Zweiter Artikel. Die Furcht wird eingeteilt in eine kindliche, anfängliche, knechtische und weltliche.
a) Diese Einteilung ist unzulässig. Denn: I. Damascenus (3. de orth. fide 15.) nimmt sechs Arten Furcht an, nämlich noch die Trägheit und das Erröten. II. Jede von diesen vier genannten Arten Furcht ist entweder gut oder schlecht. Die Furcht aber, soweit sie der Natur allein entspricht, ist weder gut noch schlecht; — denn sie ist im Teufel, der „glaubt und zittert“; und sie ist in Christo, der „anfing zu fürchten und Angst zu haben.“ Mark. 4. Diese also fehlt in der Aufzählung. III. Wie kindliche Furcht, so müßte auch eine Furcht der Gattin gegenüber dem Manne, nämlich die keusche Furcht, angesetzt sein. IV. Die knechtische, die weltliche, die anfängliche, alle diese drei Arten Furcht haben zum Gegenstande die Strafe. Also ist da kein Unterschied.
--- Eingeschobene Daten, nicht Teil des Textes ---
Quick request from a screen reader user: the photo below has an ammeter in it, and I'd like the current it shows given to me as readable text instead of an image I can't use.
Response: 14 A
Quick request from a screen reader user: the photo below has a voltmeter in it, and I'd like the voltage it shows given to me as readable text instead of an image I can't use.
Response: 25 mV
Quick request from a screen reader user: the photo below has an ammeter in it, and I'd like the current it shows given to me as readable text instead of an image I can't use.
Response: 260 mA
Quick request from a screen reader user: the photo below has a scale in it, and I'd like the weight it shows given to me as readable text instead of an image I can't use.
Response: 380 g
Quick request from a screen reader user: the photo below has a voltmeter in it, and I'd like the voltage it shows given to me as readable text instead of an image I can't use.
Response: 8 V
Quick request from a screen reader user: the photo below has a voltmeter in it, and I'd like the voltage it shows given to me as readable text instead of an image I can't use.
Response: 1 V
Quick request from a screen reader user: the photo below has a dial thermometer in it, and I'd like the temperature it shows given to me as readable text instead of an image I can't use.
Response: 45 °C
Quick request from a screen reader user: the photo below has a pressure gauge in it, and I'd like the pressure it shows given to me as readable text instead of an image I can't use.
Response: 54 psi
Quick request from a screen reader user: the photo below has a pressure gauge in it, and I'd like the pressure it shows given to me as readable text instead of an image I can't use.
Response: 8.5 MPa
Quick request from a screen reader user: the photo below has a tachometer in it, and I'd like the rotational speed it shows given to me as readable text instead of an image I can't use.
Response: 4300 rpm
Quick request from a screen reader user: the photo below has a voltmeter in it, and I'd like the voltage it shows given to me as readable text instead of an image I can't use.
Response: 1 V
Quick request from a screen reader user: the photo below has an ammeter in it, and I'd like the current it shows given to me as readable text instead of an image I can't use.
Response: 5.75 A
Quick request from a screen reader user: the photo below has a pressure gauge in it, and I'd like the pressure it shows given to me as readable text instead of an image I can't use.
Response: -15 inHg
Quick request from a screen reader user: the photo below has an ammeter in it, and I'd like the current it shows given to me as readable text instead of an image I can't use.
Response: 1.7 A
V. Es giebt eine Begierlichkeit der Augen, welche auf die Güter der Welt geht; und eine des Fleisches, die auf das eigene Ergötzen sich richtet. Also muß auch die weltliche Furcht, welche auf die äußeren Güter sich richtet, unterschieden werden von der Menschenfurcht, kraft deren jemand Schaden für die eigene Person fürchtet. Auf der anderen Seite steht die Autorität des Petrus Lombardus. (34. dist. 3. Sent.)
b) Ich antworte; wir sprechen jetzt von der Furcht, insoweit wir kraft derselben in einer gewissen Weise Gott zu- oder von Ihm abgewendet werden. Denn bisweilen trennt sich der Mensch von Gott wegen eines Übels, das er fürchtet; und das ist die Menschen- oder die weltliche Furcht. Bisweilen hängt er Gott an wegen eines Übels, das er fürchtet. Wenn nämlich jemand Gott anhängt, weil er das Übel der Strafe fürchtet, so ist das knechtische Furcht; hängt er Ihm an, weil er das Übel der Schuld, die Sünde fürchtet, so ist das kindliche Furcht; denn Sache der Kinder ist es, die Beleidigungen des Vaters zu fürchten. Hängt er Gott an aus beiden Gründen zusammen, so ist es die anfängliche Furcht. Wie aber das Übel der Schuld gefürchtet werden kann, ist I., II. Kap. 42, Art. 3 erklärt worden.
c) I. Damascenus spricht von der Furcht, soweit sie eine sinnliche Leidenschaft ist; wir sprechen davon mit unmittelbarer Rücksicht auf Gott. II. Die der Natur entsprechende, die natürliche Furcht, wird vorausgesetzt vom moralisch Guten und Bösen; hier ist nur die Rede von der Furcht im moralischen Sinne, die von Gott ab- oder Ihm zuwendet. III. Die sklavische Furcht gründet sich auf die Macht des Herrn; die kindliche auf die Zuneigung des Kindes zum Vater oder der Gattin zum Gatten. Die kindliche und die keusche Furcht ist also dasselbe. Deshalb heißt es Rom. 3.: „Ihr habt erhalten den Geist der Gotteskindschaft, in welchem wir rufen: Abba, Vater;“ — und 2. Kor. 11.: „Ich habe euch verlobt einem einzigen Manne, eine keusche Jungfrau zu sein Christo.“ Beides kommt von der kindlichen oder keuschen Furcht. IV. Die Menschen- oder weltliche Furcht berücksichtigt das Übel der Strafe, unter dem Gesichtspunkte daß es von Gott abwendet, weil die Feinde Gottes übles drohen, wenn man Gott dient. Die knechtische Furcht richtet sich auf das Übel der Strafe, insoweit dadurch die Menschen zu Gott gezogen werden, an erster leitender Stelle; die anfängliche Furcht geht auf den nämlichen Gegenstand, aber so daß die Strafe bereits eine untergeordnete Stelle einnimmt und die Liebe die erste. V. Die äußeren Güter gehören zum Körper. Also ist die Strafe, welche der äußeren Güter beraubt, immer auch eine den Körper betreffende Strafe; und die Furcht, diese Güter zu verlieren, fällt mit der Furcht vor körperlichem Übel zusammen.